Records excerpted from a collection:
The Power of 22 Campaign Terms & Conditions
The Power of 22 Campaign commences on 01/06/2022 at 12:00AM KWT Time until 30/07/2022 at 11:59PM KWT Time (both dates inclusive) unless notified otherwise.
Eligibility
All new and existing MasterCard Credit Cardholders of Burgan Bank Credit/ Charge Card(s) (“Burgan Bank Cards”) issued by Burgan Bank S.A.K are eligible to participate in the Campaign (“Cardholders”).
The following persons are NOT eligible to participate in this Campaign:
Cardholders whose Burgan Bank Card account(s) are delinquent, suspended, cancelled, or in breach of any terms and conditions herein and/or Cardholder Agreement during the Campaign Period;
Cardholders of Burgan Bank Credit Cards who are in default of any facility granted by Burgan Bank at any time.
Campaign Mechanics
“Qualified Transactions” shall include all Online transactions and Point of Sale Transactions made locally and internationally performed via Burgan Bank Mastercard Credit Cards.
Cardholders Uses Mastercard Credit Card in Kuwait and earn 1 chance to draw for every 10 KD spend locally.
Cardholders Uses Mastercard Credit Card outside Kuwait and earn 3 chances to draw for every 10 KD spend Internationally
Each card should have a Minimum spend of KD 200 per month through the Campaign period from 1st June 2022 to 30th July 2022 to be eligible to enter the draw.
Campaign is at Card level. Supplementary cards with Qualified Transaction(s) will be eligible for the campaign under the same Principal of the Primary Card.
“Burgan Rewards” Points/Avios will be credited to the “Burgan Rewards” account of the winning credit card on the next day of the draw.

> [WORK REQUIRED]
Wherever a line contains the string "earn", copy that line from the data.

> [ANSWER FOR THIS EXERCISE]
Cardholders Uses Mastercard Credit Card in Kuwait and earn 1 chance to draw for every 10 KD spend locally.
Cardholders Uses Mastercard Credit Card outside Kuwait and earn 3 chances to draw for every 10 KD spend Internationally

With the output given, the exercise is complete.